DeathDream (1974) and Fiend (1980)
Two movies that are almost the same movie. DeathDream is one of the few truly scary films ever made in my opinion. The plot revolves around a soldier killed in Vietnam returning home to his family but not as he was, no, now he is a sort of zombie-vampire hybrid in need of blood to stave off decomposition. It is oneiric, unsettling and genuinely creepy, as are all of Bob Clarks horror outings. Fiend concerns a supernatural entity which possesses the corpse of one, Mr. Longfellow, then proceeds to move into suburbia and begins murdering and eating its neighbors in order to forestall decomposition. The film creates an atmosphere, not wholly unlike Deathdream which I suspect it drew heavy inspiration from. Sure it has it's flaws, but damn it, I like it.
The Penthouse (1967) and The Swimmer (1968)
Two totally tripped out 60's films. The Penthouse sees an adulterous couple in being terrorized in the titular penthouse by a bizarre group of criminals named Tom, Dick and Harry. The Swimmer recounts the increasingly surreal metaphysical journey of Ned (Burt Lancaster) as he swims home through the pools of his friends and neighbors, or rather, who he thinks are his friends and neighbors and comes to realize home might not always be where the heart is, if you don't have one.
Twisted Nerve (1968) and Straight on Till Morning (1972)
Two films about deranged lovers. Twisted Nerve tells the story of a disturbed young man and the insane things he will do in order to woo the woman of his dreams. Straight on Till Morning flips the script a bit and shows the obsession women have with insane men and the lengths they will go in order to be with them.

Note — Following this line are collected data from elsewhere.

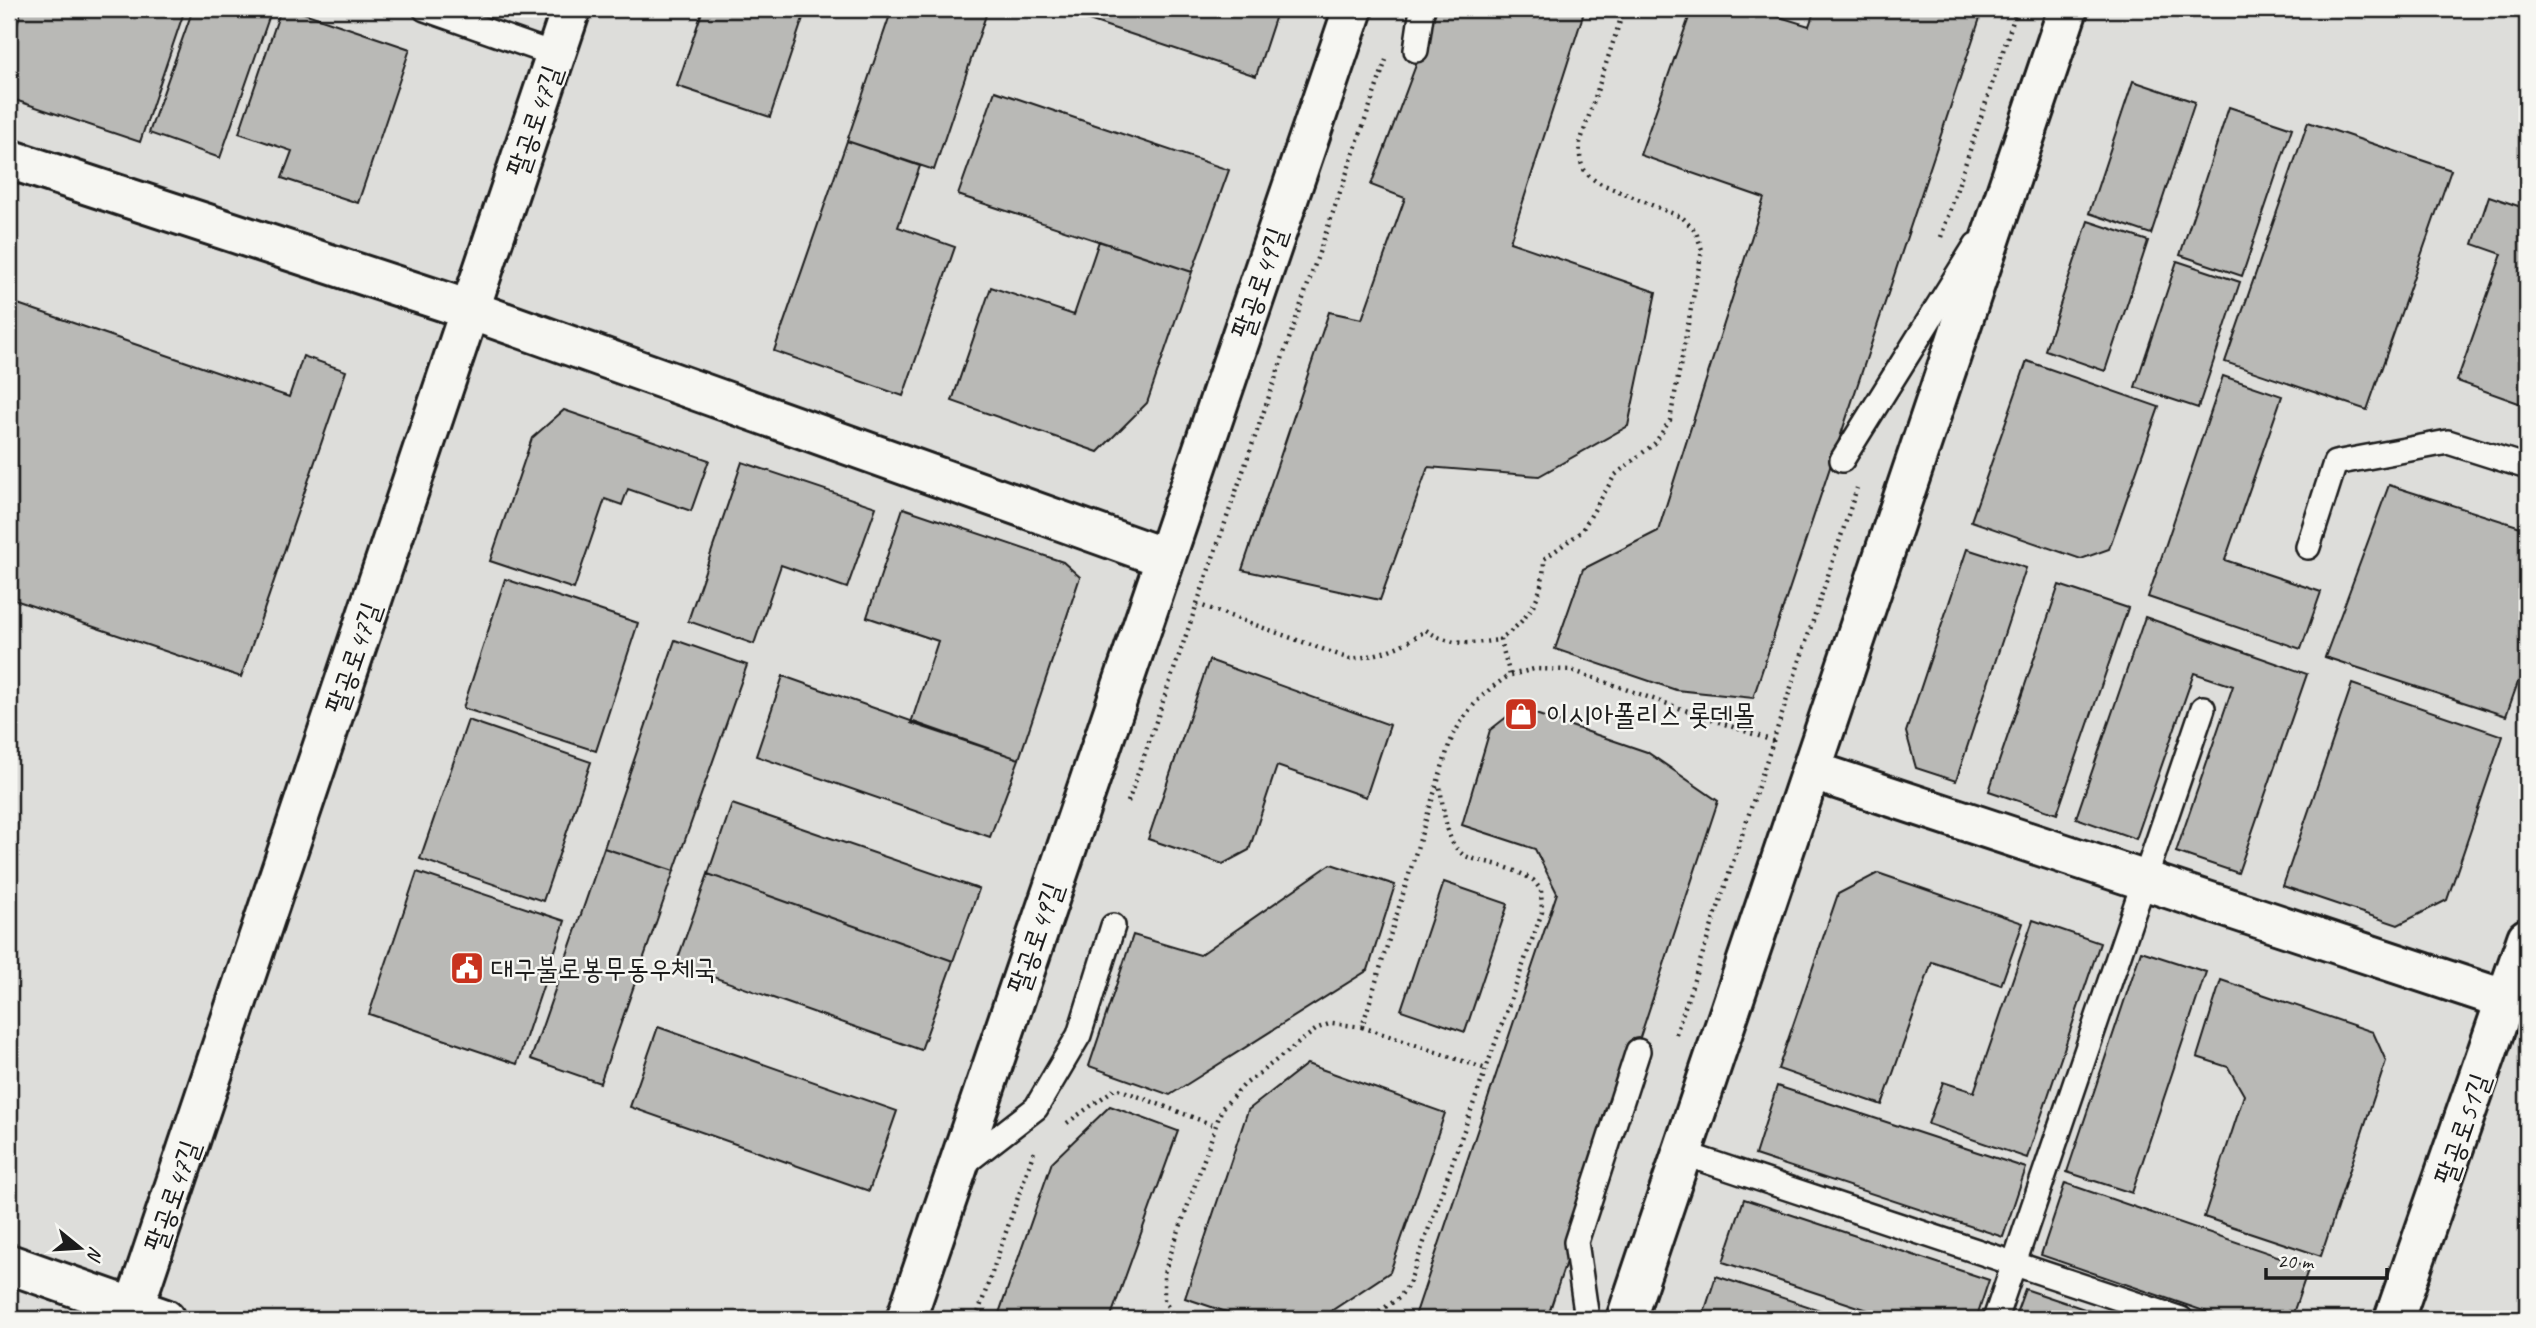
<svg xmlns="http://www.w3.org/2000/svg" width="2536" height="1328" font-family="Caveat,'Poor Story',sans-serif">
<rect width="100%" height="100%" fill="#edede9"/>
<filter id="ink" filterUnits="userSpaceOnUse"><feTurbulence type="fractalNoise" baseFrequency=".0143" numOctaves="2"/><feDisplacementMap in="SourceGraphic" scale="14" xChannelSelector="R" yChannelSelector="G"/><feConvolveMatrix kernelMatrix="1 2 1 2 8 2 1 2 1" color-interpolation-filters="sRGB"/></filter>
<g filter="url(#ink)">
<path fill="#ddddda" d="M9,9h2518v1310h-2518z"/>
<path fill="#b9b9b6" stroke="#1c1c1c" stroke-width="2" d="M9,9h13l-13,39z
M22,9h163l-45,133 -131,-44v-50z
M193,9h79l-52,149 -71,-25z
M281,9h11l118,40 -52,154 -76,-25 10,-27 -53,-18z
M703,9h103l-36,108 -93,-31z
M892,9h96l-54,161 -87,-29z
M1056,9h222l-22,67z
M1437,9h148l-75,233 146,50 -28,134 -89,50 -111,-9 -48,133 -138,-30 87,-258 33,7 43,-121 -34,-13z
M1692,9h62l55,17 6,-17h168l-230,689 -77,-8 -121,-41 28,-80 75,-38 106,-333 -124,-43z
M2133,81l62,21 -44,132 -62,-21z
M995,91l234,79 -37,102 -234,-77z
M2229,107l63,21 -50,148 -62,-21z
M2308,122l143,48 -84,240 -142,-48z
M847,141l73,25 -22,61 57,20 -52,149 -129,-45z
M2489,196l38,13v197l-70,-25 45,-127 -29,-10z
M2088,221l60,20 -43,130 -60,-21z
M1099,241l93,31 -45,131 -49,49 -146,-51 39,-114 83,28z
M2177,261l63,21 -42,126 -63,-21z
M9,301l280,96 14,-41 43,15 -105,306 -232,-79z
M2027,361l132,46 -50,142 -28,10 -110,-38z
M2223,376l59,20 -57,164 96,32 -20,57 -153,-52z
M564,410l145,50 -18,51 -63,-22 -6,16 -17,-6 -31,90 -84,-28 42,-123z
M742,462l134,45 -29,81 -66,-23 -27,79 -66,-23z
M2389,485l138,44v128l-21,59 -181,-59z
M903,508l160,54 17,15 -61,182 -108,-36 27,-82 -71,-24z
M1967,549l59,19 -70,213 -40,-13 -10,-36z
M505,579l133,44 -42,128 -133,-43z
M2059,585l69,23 -71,206 -68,-23z
M2145,617l162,57 -69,199 -62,-21 57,-166 -39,-13 -58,166 -60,-21z
M675,640l72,25 -73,206 -70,-23z
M1209,660l181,65 -24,72 -89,-31 -28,84 -26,14 -75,-25z
M783,676l236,83 -29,78 -234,-81z
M2352,684l151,52 -56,164 -49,25 -115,-39z
M1518,708l129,44 71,49 -171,518h-133l143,-426 -22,-44 -73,-24 28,-95z
M468,720l123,42 -48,139 -123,-42z
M732,804l247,85 -26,72 -245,-87z
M604,848l70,23 -74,212 -69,-24z
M1331,864l64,21 -27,85 -198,125 -81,-29 44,-131 67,20z
M417,872l148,49 -48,143 -148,-50z
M1878,873l145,50 -22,62 -69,-23 -50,143 -104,-36 60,-175z
M708,874l245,87 -32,89 -245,-86z
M1444,882l64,22 -43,128 -64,-22z
M2033,920l67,23 -73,215 -99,-34 15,-42 31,10z
M2141,951l65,21 -74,221 -65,-21z
M2221,980l152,52 13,29 -65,195 -117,-39 40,-122 -16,-28 -31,-10z
M658,1027l239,84 -28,80 -239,-84z
M1307,1064l138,49 -55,159 -71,47h-72l-62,-21 63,-188z
M1777,1086l249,82 -23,69 -248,-82z
M1110,1106l68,25 -68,188h-113l55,-157z
M2065,1183l244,84 -18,52h-64l-186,-64z
M1744,1199l245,81 -13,39h-81l-172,-57z
M1716,1276l131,43h-145z
M2025,1289l89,30h-100z"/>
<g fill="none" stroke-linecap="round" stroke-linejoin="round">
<g stroke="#1c1c1c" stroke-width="28">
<path id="lane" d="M425,9l131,46
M1416,50l6,-41
M1842,460l134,-215
M2308,547l27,-84 113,-21 79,25
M1682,1153l499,166
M960,1167l76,-59 43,-73 34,-109
M1587,1319l-11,-77 62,-191
M1995,1319l208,-611"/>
</g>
<g stroke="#1c1c1c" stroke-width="44">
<path id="street" d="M9,159l461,151 695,248
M1813,771l694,229
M906,1319l447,-1310
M1626,1319l442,-1310
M2394,1319l133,-381"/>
</g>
<g stroke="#1c1c1c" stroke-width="44">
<path id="secondary" d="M9,1264l156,55
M130,1319l441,-1310"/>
</g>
<path stroke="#1c1c1c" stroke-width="4.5" stroke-dasharray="2 5" stroke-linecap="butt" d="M1941,237l76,-228
M1197,604l153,55c28,-3 53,-12 76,-29 26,18 47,13 74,10
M1511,675l23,-6 37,1 202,71
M1128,802l258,-742
M1362,1027l124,42
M1676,1034l181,-546
M1067,1123l49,-35 97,37
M976,1319l58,-168
M1174,1319l-10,-20v-26l58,-165 22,-23 74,-57 14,-5 30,4 87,-282c14,-32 31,-51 61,-70l-10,-36c30,-20 44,-44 44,-80l37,-27 34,-57 40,-32 15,-23 32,-170 -6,-18 -13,-14 -86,-36c-16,-11 -18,-20 -17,-39l44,-134
M1368,1319l31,-21 10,-14 133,-372 -1,-22 -8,-10c-66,-38 -81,6 -93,-94"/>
<use href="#lane" stroke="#f6f6f2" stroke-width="23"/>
<use href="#street" stroke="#f6f6f2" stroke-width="38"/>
<use href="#secondary" stroke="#f6f6f2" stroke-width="38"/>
</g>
</g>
<defs>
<g id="shop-square" transform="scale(1.75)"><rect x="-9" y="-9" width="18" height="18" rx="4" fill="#c8321e" stroke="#f6f6f2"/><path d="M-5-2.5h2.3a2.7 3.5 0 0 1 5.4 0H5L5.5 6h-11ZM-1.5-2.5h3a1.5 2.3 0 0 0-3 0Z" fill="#fff"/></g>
<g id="civic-square" transform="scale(1.75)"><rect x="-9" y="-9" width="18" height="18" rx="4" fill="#c8321e" stroke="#f6f6f2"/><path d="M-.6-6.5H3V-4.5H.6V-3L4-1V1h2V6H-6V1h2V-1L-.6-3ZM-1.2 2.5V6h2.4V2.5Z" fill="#fff"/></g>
</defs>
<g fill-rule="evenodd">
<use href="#shop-square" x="1521" y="714"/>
<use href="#civic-square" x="467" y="968"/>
</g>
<g text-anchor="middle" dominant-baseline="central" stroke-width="5" stroke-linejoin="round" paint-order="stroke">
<g font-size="28" fill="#1c1c1c" stroke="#f6f6f2">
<text transform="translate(534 121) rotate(-71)">팔공로47길</text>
<text transform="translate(1259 283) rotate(-71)">팔공로49길</text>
<text transform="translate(353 658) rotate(-71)">팔공로47길</text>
<text transform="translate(1035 938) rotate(-71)">팔공로49길</text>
<text transform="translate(2462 1129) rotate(-71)">팔공로51길</text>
<text transform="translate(172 1196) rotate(-71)">팔공로47길</text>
</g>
<g font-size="28" fill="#1c1c1c" stroke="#f6f6f2" text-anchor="start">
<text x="1546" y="714">이시아폴리스 롯데몰</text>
<text x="491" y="968">대구불로봉무동우체국</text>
</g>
</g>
<rect width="2536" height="1328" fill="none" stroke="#f6f6f2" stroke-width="35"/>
<rect x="18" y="18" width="2501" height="1293" fill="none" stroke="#1c1c1c" stroke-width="2.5" filter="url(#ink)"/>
<g transform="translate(80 1248) rotate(108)" stroke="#f6f6f2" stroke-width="5" paint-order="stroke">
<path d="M0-5L12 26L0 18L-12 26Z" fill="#1c1c1c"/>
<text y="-10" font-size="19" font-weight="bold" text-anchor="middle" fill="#1c1c1c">N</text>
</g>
<path d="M2266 1268v10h121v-10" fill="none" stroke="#1c1c1c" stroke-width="3.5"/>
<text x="2277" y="1268" font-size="21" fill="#1c1c1c" stroke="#f6f6f2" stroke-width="5" paint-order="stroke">20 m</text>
</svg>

Blink (1993) and Mute Witness (1995)
Two movies that show murderers don't discriminate against the handicapped. Blink tells the story of a blind musician who receives an operation to allow her to see, but what she sees she doesn't want to; the murder of her neighbor and that now she is being stalked by the killer. Mute Witness takes place in and around the set of a slasher film in Russia where a mute makeup artist is pursued by the makers of a snuff film she happened upon.
Blind Date (1984) and Nothing Underneath (1985)
Two movies about guys who witness murders. In Blind Date, we follow a blind guy as he tracks a serial killer in Greece by way of a tape player that allows him to see and Deanna Troi gets naked. Truly, what more do you need? In Nothing Underneath, an American forest ranger witnesses his model sister's murder in Milan.
A Shock to the System (1990) and American Psycho (2000)
Two horror comedies about killer yuppies. Following an electrocution and after being passed over for a promotion at the large advertising firm he works at for a younger rival and for which his wife berates him, Graham Marshall (Michael Caine) decides to set his life in order by removing from it, all those who have made it miserable, this film was surely an inspiration for the following. No introductions necessary…Patrick Bateman, played by Christian Bale- who coincidentally would work with Michael Caine on his Batman films- just wants to fit in and does so by being rich, powerful, physically perfect and sadistically killing people.